Sobre cacheos
Sólo en los países que gozan de una cierta justicia social es posible vivir sin miedo

Si la máxima pena, la de muerte, jamás ha disuadido, según confirman las estadísticas, a los criminales, tampoco parece que el dejar la seguridad en manos privadas convierta un país en un lugar seguro. Muy al contrario, la presencia masiva de guardias de seguridad que responden de sus actos ante una empresa y no ante el Estado viene a constatar que hay un sector de la población que considera que ha de protegerse del otro. Eso se paga con dinero, esa suerte de cordón de seguridad que evita el contacto con supuesta gente indeseable. Coincide que en los países en los que abunda esa división radical entre protegidos y desamparados son también aquellos en los que uno se siente más inseguro.
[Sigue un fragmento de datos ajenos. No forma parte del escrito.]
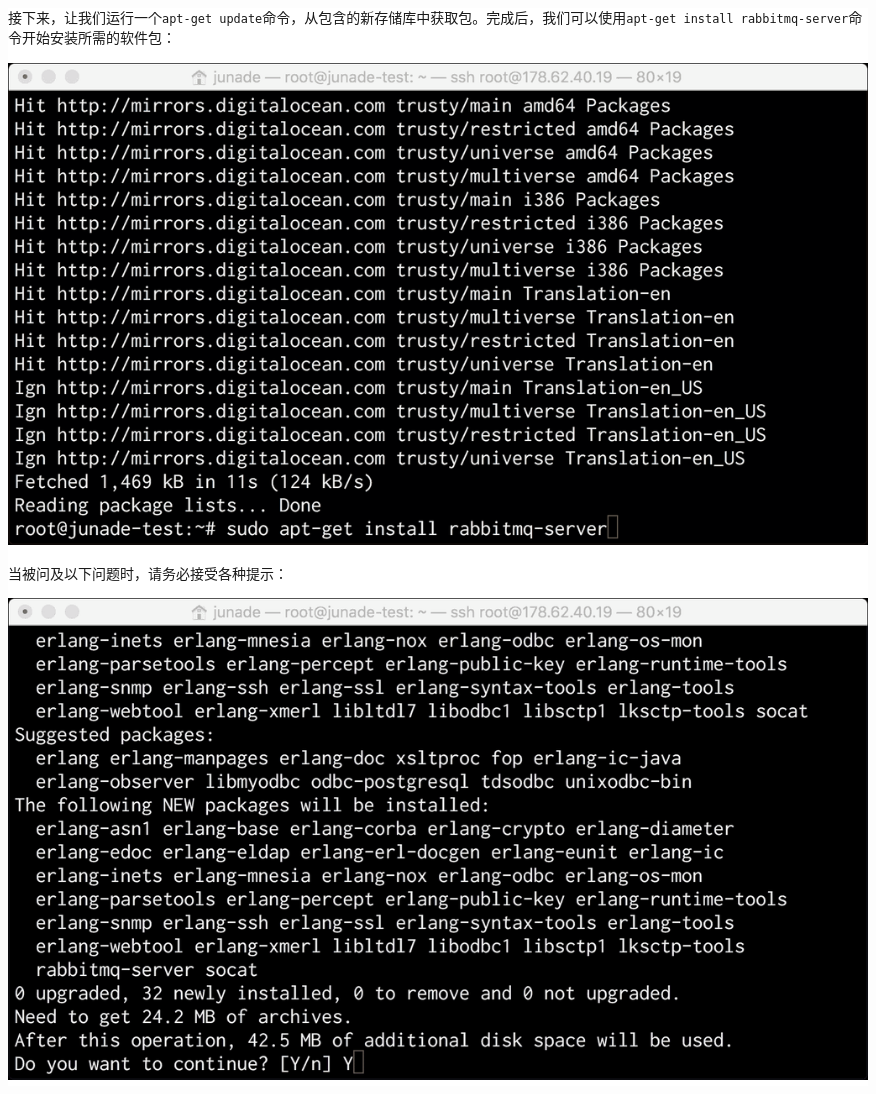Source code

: 接下来，让我们运行一个`apt-get update`命令，从包含的新存储库中获取包。完成后，我们可以使用`apt-get install rabbitmq-server`命令开始安装所需的软件包：

![Message Queue pattern (Getting started with RabbitMQ)](img/image_06_004.jpg)

当被问及以下问题时，请务必接受各种提示：

![Message Queue pattern (Getting started with RabbitMQ)](img/image_06_005.jpg)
Como saben, en estos días se debate la posibilidad de permitir a vigilantes privados el cacheo, identificación o retención de un individuo. Algo completamente contrario a la idea de la Europa que hasta ahora veníamos conociendo, en donde los servicios más sensibles, los relacionados con la seguridad, la salud o la educación, eran gestionados por el Estado, para que fuera este quien tuviera que responder de las prácticas de las fuerzas de seguridad, del sentido igualador de la educación o del derecho universal a la asistencia sanitaria. Día tras día nos encontramos con que una de esas piezas que conformaron un panorama de bienestar desaparece del puzle, dejando irreconocible el retrato de una sociedad que, con todas sus imperfecciones, era un lugar habitable. Solo en los países que gozan de una cierta justicia social es posible vivir sin miedo. Ya pueden radicalizar las leyes: aumentando las causas de detención, imponiendo multas intimidatorias o dejando que las empresas rentabilicen la protección. Solo servirá para excluir y dividir la sociedad en dos: mientras unos dormirán tranquilos, otros pasarán la noche con los ojos de par en par.